◆ Task directions ◆
Write out the gun-rights forum excerpt below, starting at "Keyword: KEEP. As" and ending at "of a conflict.", and swap "anti-gun advocates" for "gun-control advocates".

Nowhere does it say that the people's right to keep and bear arms is implicitly DEPENDENT on an organized militia to be justified. The people are to be already armed should it be necessary to call them into a militia. It doesn't say or imply that the government will arm us when they feel like it. It implies that we the people, bearing arms already, can be called upon to support the military if necessary. 

Keyword: KEEP. As in not simply be issued weapons at someone else's convenience. This is very obvious but anti-gun advocates are trying to twist words and confuse people into thinking they need permission to KEEP arms. The Constitution guarantees the right to KEEP them. Permission granted from Day 1.


----------



## ThunderKiss1965 (Mar 24, 2022)

rupol2000 said:


> It has a subordination to the federals, it is not provided for in the constitution. Most likely they will side with the feds in the event of a conflict.

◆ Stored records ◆
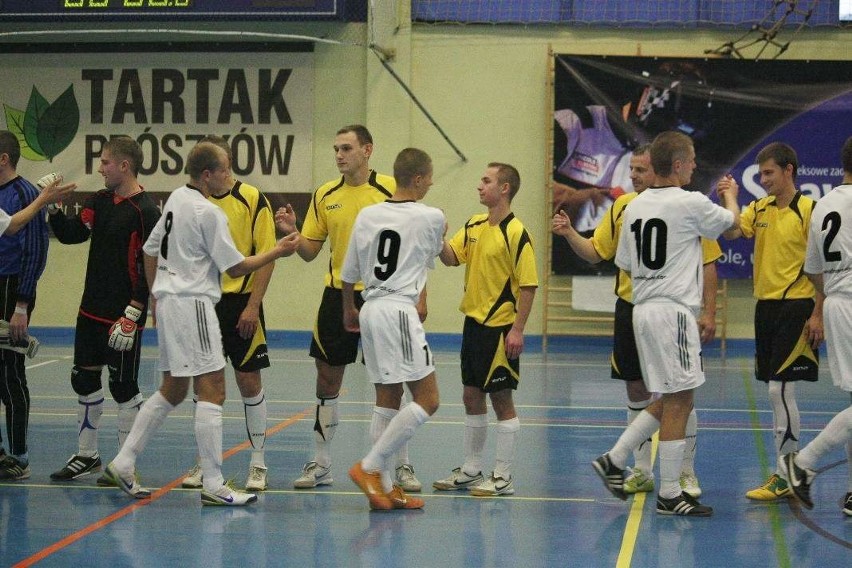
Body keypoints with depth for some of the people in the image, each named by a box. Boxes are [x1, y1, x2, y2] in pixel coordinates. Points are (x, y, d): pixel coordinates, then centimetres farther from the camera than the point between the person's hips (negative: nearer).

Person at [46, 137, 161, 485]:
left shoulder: (146, 212, -14)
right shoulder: (99, 202, 10)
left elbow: (151, 270, -16)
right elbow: (71, 234, 3)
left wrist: (132, 315, -19)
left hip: (122, 318, -8)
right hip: (91, 311, 8)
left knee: (124, 388, 0)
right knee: (85, 381, 12)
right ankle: (86, 456, 25)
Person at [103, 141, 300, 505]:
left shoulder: (176, 199, 12)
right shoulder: (209, 213, -15)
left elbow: (151, 249, 19)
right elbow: (235, 267, -10)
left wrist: (155, 295, 26)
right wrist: (277, 252, 0)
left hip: (168, 301, 10)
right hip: (192, 303, -10)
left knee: (173, 391, 17)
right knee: (212, 391, -7)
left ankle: (123, 464, 17)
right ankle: (213, 486, -8)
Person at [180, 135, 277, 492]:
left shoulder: (251, 199, -5)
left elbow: (266, 256, -7)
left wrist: (253, 306, -14)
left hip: (240, 303, -4)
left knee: (249, 381, 0)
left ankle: (258, 464, 9)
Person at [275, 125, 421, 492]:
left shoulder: (390, 190, -5)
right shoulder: (325, 195, 5)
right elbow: (309, 252, 8)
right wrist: (292, 232, -12)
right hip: (338, 294, 3)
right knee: (328, 380, 6)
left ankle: (402, 466, 11)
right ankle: (320, 465, 16)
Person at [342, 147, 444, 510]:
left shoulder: (367, 215, 9)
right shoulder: (431, 217, -4)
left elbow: (348, 275, 13)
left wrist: (348, 311, 30)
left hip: (371, 310, 7)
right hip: (400, 310, -7)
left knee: (387, 400, 12)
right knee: (427, 400, -3)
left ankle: (384, 487, 12)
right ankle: (370, 467, -10)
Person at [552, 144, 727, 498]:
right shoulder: (622, 206, 6)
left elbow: (708, 263, -5)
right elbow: (595, 252, 12)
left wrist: (708, 312, -10)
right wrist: (569, 234, -6)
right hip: (631, 310, 4)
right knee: (637, 392, 9)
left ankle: (686, 472, 12)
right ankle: (641, 472, 19)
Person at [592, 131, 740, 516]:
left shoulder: (634, 207, 9)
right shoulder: (691, 204, -11)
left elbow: (625, 264, 16)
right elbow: (732, 220, 9)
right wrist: (730, 195, 29)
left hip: (643, 308, 8)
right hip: (674, 309, -8)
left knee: (669, 400, 18)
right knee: (678, 402, -3)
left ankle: (614, 460, 17)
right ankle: (670, 495, 0)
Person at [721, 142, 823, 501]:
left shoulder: (808, 210, -9)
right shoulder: (759, 209, 11)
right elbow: (731, 233, -3)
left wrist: (817, 314, -14)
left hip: (796, 308, -7)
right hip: (766, 306, 7)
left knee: (780, 389, -10)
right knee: (777, 392, 10)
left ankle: (786, 478, -6)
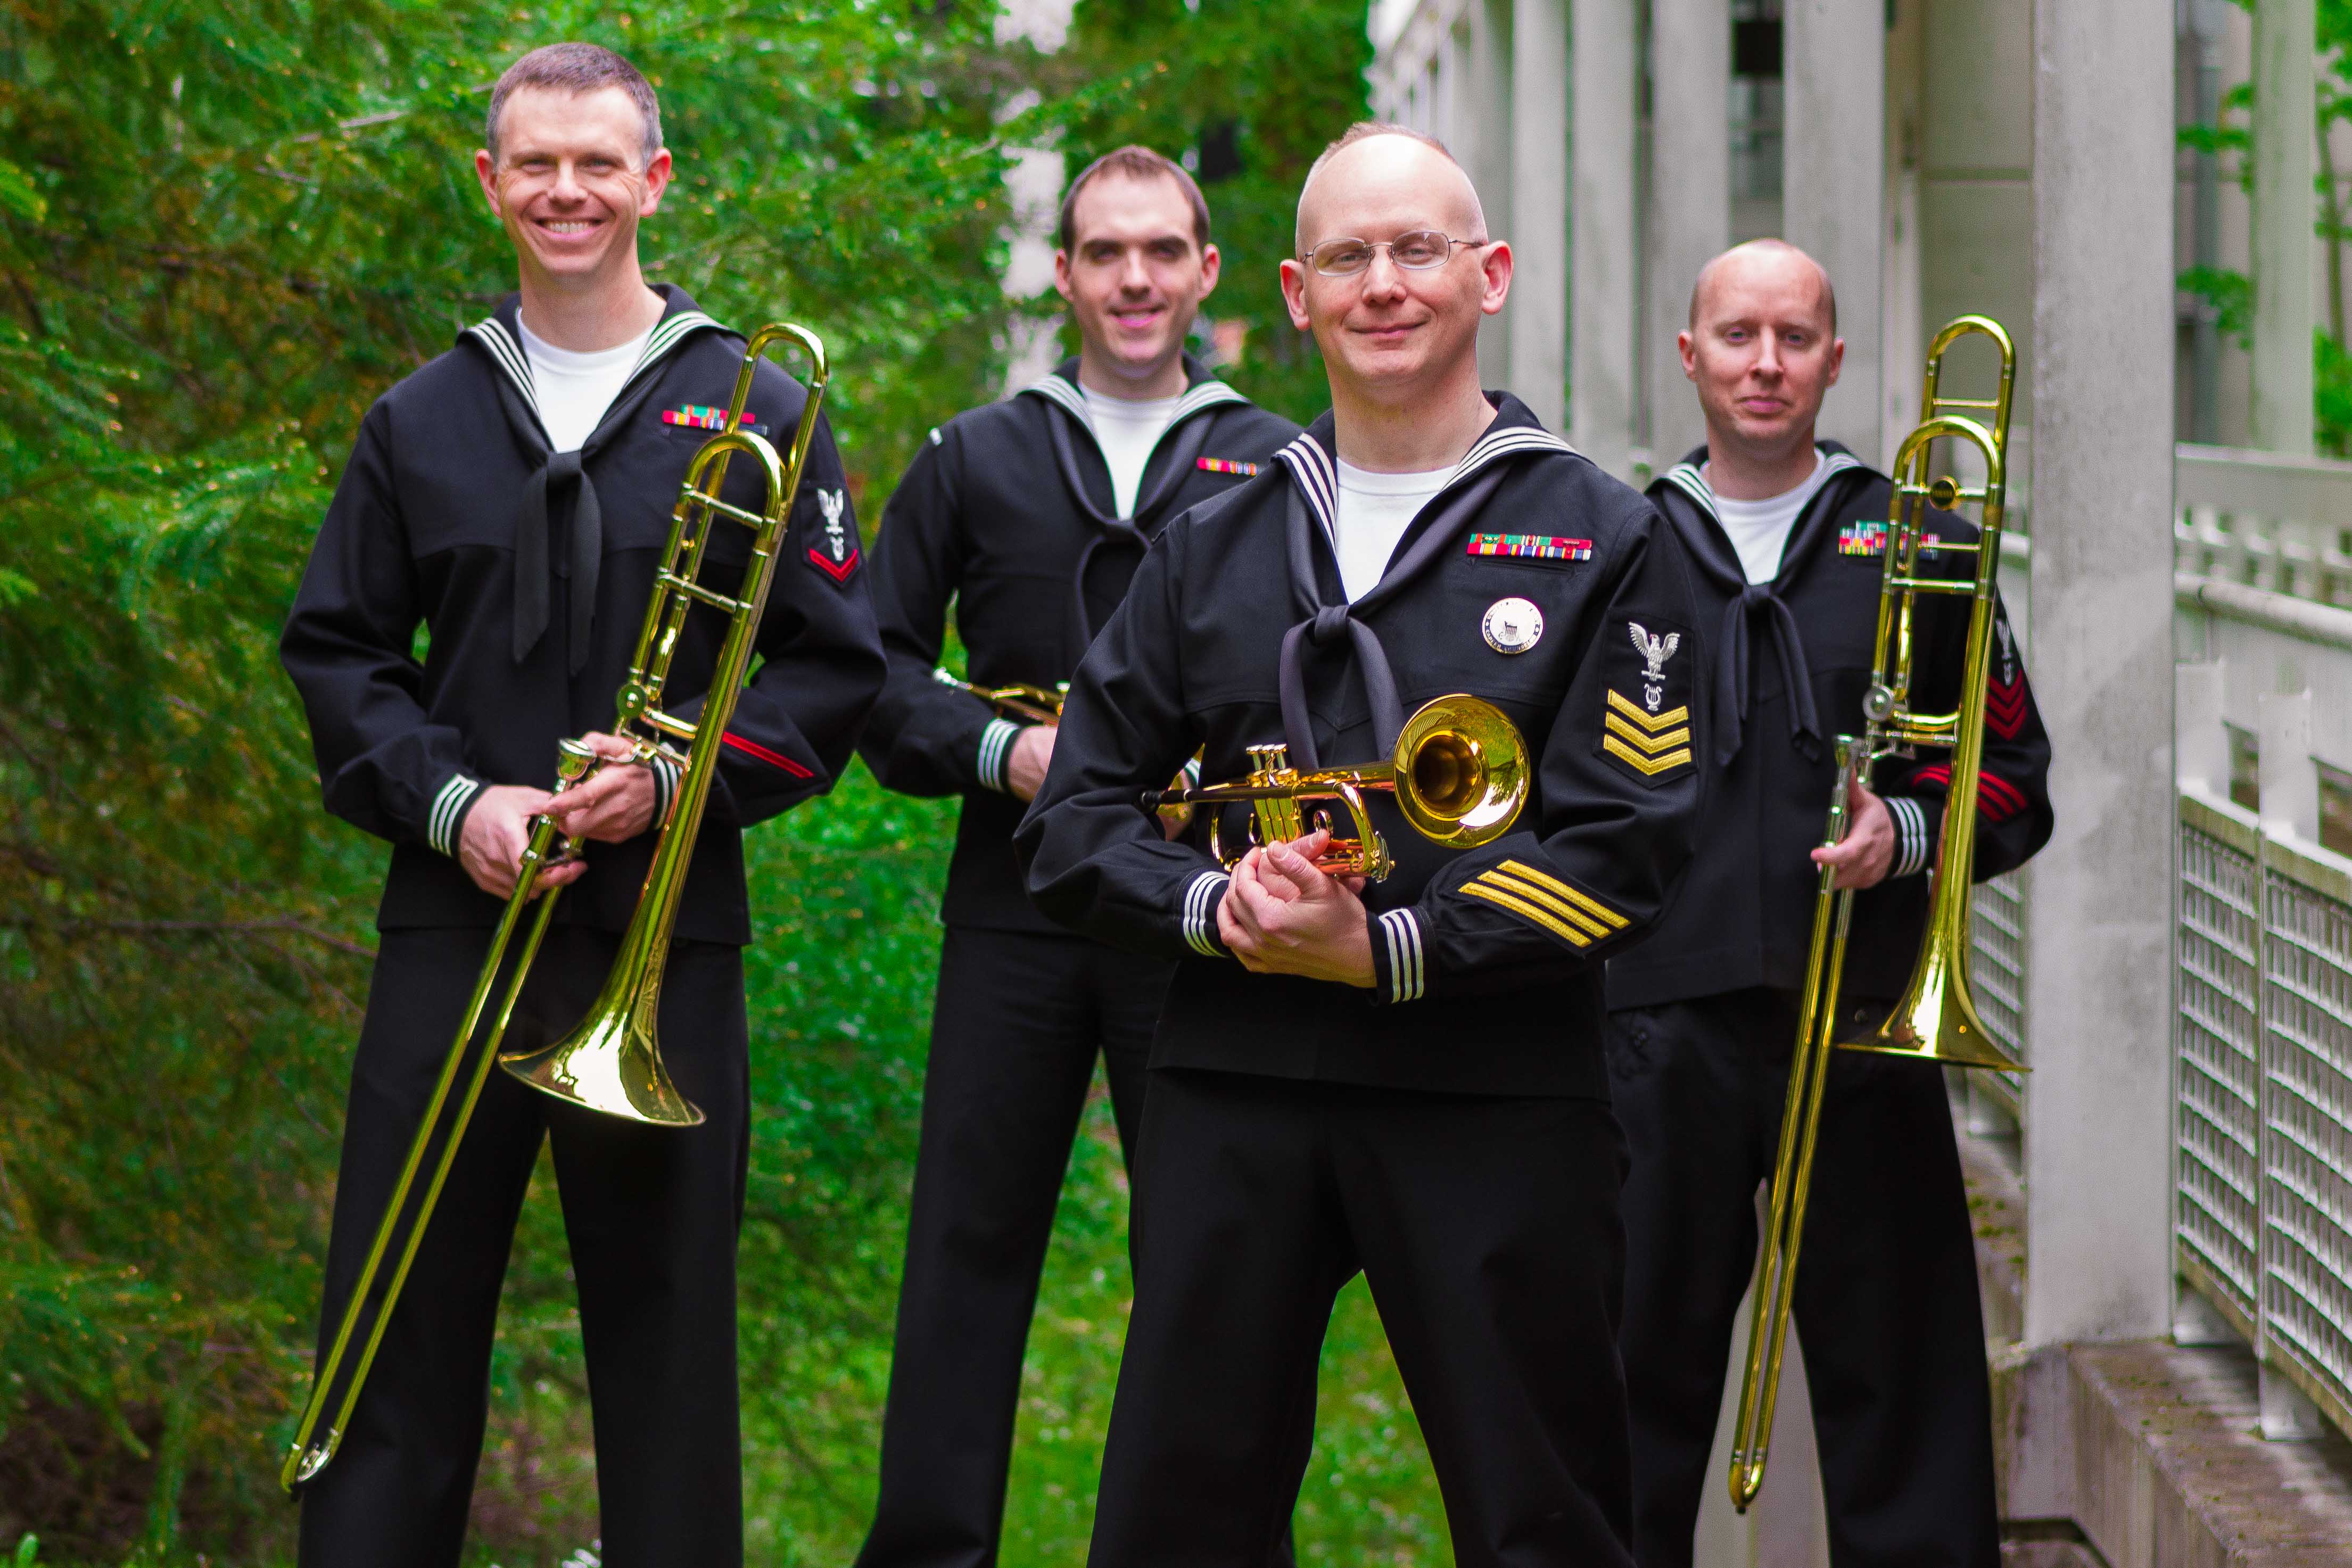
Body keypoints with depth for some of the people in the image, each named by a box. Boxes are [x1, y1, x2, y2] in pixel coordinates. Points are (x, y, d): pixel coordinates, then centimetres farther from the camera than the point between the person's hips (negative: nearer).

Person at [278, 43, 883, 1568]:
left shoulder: (756, 415, 3)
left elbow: (838, 670, 1)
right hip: (456, 923, 2)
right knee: (399, 1323, 2)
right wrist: (451, 802, -8)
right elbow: (336, 652, 9)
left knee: (666, 1335, 4)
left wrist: (676, 778, -14)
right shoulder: (421, 423, 10)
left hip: (668, 934, -2)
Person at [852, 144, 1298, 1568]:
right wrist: (1000, 750, -8)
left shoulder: (1278, 468, 9)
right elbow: (874, 669, 8)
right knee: (973, 1238, 2)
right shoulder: (976, 460, 11)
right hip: (1019, 903, 1)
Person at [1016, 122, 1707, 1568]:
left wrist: (1392, 948, -16)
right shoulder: (1215, 546, 14)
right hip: (1235, 1082, 3)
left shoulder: (1603, 542, 3)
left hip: (1498, 1098, -3)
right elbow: (1077, 815, 12)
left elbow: (1627, 843, -5)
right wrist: (1213, 905, -9)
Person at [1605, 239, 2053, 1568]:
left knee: (1898, 1377, 1)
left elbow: (2015, 784, 9)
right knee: (1640, 1369, 3)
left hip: (1863, 1022, 0)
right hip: (1661, 1025, 1)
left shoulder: (1914, 546, 9)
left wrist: (1906, 834, -11)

◆ Task output ◆
Keyword: KEEP. As in not simply be issued weapons at someone else's convenience. This is very obvious but gun-control advocates are trying to twist words and confuse people into thinking they need permission to KEEP arms. The Constitution guarantees the right to KEEP them. Permission granted from Day 1.


----------



## ThunderKiss1965 (Mar 24, 2022)

rupol2000 said:


> It has a subordination to the federals, it is not provided for in the constitution. Most likely they will side with the feds in the event of a conflict.